About Us/About the TF-100 test kit
TFTestkits is a small company located in Creedmoor, NC. Currently, we market two test kits....the TF-100™ and the TF-50 kit. We provide chemistry and hardware refills for both kits and keep everything in stock to assure fast delivery.
We are dedicated to the finest, old-fashioned customer service you can get on the internet. We ship virtually every order the same day and we respond to your emails and telephone calls usually within minutes.
The chemistry we use is state-of-the-art technology and, we promise, the freshest you can purchase anywhere on the net.
We believe we can make doing business with us a mutual benefit........not a one-sided transaction.
About the TF-100 test kit
You get what you pay for. Just take the pH test, for example. Many other inexpensive test kits use phenol red for the pH indicator dye but they don't have any chlorine neutralizers in them or they use sodium thiosulfate which itself affects the pH. The result is that the pH isn't accurate for a range of chlorine levels. That isn't true for the Taylor pH test (used in the K-2006 and the TF-100) because they use a proprietary blend of chlorine neutralizers that don't affect the pH much and handle an FC up to around 10 ppm or so.
Then there's the FAS-DPD chlorine test. It's more expensive than the DPD test (using a visual comparator), but far more accurate "counting the drops" and with a much larger range.
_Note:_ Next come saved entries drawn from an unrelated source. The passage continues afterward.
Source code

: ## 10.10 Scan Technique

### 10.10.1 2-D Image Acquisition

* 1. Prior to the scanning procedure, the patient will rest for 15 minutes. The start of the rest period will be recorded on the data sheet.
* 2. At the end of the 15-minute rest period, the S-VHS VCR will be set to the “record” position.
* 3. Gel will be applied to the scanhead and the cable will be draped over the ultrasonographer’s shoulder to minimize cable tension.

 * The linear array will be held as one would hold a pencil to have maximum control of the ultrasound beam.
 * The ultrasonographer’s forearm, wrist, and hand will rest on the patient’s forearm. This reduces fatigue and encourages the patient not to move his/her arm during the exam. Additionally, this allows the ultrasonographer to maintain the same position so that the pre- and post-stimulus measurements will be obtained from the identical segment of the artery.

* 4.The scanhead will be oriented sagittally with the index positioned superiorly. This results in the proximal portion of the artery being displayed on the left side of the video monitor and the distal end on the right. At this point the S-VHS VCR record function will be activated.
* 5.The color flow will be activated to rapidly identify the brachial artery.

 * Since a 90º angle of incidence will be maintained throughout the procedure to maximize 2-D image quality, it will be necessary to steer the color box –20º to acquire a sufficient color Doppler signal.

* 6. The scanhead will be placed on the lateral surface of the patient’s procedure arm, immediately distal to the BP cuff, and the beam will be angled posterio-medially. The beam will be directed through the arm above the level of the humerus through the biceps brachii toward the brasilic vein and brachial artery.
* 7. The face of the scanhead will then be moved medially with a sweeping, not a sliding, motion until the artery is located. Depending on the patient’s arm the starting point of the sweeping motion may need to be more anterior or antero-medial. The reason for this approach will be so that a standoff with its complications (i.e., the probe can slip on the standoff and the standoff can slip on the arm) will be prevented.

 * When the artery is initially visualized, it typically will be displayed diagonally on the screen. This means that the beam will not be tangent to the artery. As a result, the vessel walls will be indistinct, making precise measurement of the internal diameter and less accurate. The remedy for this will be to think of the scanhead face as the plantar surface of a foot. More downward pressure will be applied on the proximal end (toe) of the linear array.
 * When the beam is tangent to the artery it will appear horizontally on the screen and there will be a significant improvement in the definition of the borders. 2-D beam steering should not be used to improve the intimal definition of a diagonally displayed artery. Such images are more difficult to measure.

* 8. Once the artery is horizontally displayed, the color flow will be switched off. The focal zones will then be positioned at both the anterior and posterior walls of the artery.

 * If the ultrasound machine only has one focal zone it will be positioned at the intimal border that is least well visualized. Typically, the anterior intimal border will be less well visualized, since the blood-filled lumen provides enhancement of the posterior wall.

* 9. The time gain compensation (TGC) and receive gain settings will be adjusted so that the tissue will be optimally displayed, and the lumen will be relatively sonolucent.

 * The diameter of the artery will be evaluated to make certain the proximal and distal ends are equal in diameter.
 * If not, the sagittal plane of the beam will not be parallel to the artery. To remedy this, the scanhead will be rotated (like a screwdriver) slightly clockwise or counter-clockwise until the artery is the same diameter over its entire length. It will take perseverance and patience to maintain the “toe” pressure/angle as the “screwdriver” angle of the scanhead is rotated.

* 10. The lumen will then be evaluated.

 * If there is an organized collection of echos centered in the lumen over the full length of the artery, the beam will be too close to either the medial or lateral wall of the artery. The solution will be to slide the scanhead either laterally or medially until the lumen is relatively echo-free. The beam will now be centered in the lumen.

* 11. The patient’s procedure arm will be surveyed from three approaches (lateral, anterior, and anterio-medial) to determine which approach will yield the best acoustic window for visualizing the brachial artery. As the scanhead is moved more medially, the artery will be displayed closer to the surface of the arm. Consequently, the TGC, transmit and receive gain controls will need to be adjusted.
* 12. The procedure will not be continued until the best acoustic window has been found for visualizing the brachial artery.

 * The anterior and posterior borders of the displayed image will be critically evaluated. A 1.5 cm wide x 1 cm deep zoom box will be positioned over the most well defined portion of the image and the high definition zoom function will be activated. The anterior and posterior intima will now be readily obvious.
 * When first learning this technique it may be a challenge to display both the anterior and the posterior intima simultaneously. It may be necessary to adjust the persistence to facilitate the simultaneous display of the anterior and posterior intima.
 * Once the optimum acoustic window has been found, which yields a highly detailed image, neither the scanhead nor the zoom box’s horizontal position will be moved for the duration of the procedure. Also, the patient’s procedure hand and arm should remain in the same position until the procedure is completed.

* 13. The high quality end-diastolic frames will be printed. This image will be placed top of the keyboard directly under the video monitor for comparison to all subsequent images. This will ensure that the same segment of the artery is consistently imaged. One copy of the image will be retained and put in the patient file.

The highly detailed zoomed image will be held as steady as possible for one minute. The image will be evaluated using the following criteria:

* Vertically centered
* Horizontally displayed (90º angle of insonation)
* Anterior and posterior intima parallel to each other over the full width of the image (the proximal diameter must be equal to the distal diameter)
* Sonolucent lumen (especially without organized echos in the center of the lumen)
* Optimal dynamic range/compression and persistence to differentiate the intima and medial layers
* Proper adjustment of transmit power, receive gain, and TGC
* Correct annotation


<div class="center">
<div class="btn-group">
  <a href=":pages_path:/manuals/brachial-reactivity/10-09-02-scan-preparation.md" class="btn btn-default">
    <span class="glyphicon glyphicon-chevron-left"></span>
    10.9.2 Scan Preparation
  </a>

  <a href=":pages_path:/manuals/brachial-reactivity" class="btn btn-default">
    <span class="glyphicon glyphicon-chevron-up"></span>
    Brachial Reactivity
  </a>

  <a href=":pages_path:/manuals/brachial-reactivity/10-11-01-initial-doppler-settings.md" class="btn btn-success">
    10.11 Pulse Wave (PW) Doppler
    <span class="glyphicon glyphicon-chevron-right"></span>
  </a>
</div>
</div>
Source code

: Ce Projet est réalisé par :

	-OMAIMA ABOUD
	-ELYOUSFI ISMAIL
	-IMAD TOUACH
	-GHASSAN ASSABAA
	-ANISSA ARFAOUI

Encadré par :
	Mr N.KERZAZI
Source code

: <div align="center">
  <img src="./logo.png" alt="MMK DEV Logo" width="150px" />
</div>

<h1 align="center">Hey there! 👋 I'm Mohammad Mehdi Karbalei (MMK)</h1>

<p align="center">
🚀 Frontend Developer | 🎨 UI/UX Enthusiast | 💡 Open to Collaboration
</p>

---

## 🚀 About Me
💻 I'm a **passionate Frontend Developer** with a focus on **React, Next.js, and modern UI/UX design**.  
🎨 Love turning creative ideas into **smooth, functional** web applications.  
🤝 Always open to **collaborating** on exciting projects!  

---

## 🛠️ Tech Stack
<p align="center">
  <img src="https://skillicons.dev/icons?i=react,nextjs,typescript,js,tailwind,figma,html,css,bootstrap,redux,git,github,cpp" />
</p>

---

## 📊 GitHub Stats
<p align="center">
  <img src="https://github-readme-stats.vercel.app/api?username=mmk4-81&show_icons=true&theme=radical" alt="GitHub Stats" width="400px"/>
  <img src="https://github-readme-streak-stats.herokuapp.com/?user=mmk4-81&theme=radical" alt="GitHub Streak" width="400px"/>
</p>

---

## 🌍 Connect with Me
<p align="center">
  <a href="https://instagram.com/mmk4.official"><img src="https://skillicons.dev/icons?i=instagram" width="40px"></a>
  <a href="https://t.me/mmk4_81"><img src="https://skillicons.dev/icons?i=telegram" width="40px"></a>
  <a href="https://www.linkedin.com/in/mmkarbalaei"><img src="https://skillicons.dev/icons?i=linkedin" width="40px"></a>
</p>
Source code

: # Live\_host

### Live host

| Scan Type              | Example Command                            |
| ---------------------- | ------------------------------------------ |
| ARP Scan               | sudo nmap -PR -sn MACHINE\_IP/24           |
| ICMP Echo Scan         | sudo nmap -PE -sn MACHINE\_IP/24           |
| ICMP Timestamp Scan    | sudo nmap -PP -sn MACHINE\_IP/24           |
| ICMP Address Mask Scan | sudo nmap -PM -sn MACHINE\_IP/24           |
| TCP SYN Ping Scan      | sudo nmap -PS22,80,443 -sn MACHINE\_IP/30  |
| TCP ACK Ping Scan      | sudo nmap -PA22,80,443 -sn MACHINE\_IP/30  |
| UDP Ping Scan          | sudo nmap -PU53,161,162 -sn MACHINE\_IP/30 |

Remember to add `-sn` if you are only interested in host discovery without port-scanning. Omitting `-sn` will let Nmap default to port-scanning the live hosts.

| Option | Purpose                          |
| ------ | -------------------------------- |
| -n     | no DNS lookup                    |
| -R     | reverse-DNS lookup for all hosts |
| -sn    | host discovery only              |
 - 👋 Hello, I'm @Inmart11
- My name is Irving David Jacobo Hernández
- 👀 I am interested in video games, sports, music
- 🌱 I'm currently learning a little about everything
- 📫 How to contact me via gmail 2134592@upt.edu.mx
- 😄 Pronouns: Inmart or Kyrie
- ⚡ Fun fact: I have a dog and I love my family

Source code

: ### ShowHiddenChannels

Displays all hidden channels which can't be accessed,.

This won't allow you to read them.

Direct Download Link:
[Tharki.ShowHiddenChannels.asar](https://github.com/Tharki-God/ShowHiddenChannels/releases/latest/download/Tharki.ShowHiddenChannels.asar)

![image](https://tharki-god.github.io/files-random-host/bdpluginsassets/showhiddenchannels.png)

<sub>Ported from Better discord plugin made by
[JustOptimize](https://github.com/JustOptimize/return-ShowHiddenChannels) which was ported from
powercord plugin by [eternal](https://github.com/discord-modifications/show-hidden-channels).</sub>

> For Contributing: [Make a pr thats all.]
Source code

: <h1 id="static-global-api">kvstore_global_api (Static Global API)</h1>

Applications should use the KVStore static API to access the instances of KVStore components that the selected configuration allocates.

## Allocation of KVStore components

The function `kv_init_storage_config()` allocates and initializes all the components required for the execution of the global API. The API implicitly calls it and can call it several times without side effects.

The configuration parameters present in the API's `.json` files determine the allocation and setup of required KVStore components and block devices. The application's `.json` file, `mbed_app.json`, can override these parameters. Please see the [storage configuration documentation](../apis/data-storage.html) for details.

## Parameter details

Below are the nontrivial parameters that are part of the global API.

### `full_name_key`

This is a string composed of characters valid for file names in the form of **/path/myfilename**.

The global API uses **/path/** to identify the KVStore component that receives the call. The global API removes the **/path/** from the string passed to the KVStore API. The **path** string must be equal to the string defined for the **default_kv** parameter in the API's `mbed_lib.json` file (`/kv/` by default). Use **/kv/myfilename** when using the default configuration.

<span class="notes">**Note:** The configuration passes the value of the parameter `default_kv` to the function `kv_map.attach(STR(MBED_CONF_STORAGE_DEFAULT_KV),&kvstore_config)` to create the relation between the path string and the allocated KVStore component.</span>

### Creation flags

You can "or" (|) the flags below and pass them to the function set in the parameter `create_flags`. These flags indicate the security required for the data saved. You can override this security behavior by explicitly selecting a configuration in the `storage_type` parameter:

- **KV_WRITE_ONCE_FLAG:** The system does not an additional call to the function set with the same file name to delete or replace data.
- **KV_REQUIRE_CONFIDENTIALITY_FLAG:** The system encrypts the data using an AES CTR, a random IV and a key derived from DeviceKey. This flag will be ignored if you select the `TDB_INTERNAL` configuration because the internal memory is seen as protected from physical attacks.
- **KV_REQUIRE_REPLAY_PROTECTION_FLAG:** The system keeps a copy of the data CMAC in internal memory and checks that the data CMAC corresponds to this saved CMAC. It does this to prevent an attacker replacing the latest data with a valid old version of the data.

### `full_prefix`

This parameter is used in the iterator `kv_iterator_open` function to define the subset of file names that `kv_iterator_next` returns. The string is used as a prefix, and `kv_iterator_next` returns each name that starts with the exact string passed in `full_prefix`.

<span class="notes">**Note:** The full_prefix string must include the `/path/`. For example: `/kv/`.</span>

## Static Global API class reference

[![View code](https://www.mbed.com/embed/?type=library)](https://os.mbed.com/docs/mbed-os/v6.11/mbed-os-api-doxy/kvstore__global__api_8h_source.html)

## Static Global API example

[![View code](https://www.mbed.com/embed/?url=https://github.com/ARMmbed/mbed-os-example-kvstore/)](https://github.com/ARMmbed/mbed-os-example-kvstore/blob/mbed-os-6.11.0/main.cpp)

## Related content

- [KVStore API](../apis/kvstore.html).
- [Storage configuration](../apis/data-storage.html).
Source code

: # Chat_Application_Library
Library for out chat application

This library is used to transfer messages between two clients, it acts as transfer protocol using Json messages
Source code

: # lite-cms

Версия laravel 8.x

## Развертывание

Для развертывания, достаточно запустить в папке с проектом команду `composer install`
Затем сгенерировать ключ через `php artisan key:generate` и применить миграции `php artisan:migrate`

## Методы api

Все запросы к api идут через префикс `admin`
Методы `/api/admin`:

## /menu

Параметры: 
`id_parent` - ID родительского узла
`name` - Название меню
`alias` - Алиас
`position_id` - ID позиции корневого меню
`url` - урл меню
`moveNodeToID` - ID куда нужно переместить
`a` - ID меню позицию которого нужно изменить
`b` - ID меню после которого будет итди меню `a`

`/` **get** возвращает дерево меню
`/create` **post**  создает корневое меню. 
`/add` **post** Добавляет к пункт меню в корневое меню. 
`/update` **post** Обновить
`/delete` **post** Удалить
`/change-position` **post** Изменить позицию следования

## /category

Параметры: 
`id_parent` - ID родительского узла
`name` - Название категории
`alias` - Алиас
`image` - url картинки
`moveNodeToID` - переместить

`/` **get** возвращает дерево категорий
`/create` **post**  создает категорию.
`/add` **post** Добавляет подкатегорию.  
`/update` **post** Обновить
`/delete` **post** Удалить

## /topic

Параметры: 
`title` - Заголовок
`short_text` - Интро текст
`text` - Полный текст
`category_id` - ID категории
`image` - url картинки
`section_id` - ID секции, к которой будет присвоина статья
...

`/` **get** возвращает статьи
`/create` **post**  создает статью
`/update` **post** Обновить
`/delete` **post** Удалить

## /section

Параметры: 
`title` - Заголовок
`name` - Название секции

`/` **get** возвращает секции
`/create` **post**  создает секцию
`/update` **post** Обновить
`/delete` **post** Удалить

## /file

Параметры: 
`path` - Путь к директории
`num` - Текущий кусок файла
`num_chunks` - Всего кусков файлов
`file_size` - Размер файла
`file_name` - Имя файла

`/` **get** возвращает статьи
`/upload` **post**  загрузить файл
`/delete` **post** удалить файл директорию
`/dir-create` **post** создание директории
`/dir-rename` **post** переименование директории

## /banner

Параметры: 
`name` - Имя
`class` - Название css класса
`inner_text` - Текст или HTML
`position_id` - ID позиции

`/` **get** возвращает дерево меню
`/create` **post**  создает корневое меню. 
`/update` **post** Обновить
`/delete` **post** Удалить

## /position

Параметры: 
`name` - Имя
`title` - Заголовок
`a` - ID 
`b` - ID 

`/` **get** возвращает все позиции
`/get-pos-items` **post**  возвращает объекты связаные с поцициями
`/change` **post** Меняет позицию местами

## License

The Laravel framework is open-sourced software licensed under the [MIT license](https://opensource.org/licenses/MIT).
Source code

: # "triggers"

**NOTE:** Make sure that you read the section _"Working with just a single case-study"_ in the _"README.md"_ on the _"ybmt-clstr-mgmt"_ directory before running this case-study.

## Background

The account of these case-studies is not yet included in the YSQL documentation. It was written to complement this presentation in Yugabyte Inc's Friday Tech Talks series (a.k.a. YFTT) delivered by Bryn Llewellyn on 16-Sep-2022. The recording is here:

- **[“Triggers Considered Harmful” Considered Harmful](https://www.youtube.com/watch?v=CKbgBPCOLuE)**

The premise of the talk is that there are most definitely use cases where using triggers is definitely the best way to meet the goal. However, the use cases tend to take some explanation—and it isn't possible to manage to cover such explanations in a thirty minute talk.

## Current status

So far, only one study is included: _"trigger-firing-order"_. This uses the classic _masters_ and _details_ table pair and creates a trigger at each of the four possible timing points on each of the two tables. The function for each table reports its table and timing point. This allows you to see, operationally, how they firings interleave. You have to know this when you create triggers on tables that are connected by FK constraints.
Because it is the active chlorine level that prevents algae growth, it is very important that the FC and CYA tests be as accurate as they can. Furthermore, if one needs to use an elevated chlorine level to kill off algae or for any other reason, the FAS-DPD test can measure chlorine up to 50 ppm while the DPD will bleach out not able to read accurately above 10 ppm (best case; in some kits it stops reading well at 5 ppm).
And don't even think about using test strips. Most don't even test for Calcium Hardness (CH) and instead test Total Hardness which is not relevant since it is calcium carbonate that protects plaster surfaces, not magnesium which is also counted in Total Hardness. The test strips are hard to read accurately and are dependent on technique. While some are better than others, it's not worth using them if there is a better drop-based test. See this post for a comparison of some test strips against the TFTestKits TF-100.
As for the CYA test, the one in the TF-100 can measure down to 20 ppm and the separate CYA test for $17 has enough reagent for 16 tests. The roughly $10 CYA test on Amazon has a 4 ounce bottle for only 8 tests (if they are 1/2 ounce per test) while the 8 oz bottle test on Amazon costs $19. But that's not all -- the test uses melamine to precipitate melamine cyanurate and then visually measure the CYA via turbidity (black dot test), BUT melamine cyanurate is soluble in water at around 20 ppm. In order to get an accurate CYA number, one must use a low pH buffer solution, which of course the Taylor has built into their melamine reagent.
If you just want to spend less money and don't want as many reagents, then the Taylor K-2006 will be $50 instead of $70 for the TF-100, but you will be paying for extra reagent volumes for tests you don't do as often and will have less reagent for tests you do more often. See Test Kits Compared. If you want to get the K-2006 that is still a fine kit and you can later get larger refills. This would also be a way of getting the K-2006 pH comparator which with 7.0,7.2,7.4,7.6,7.8,8.0 is different than the TF-100 which uses the K-1000 comparator with 6.8,7.2,7.5,7.8, 8.2.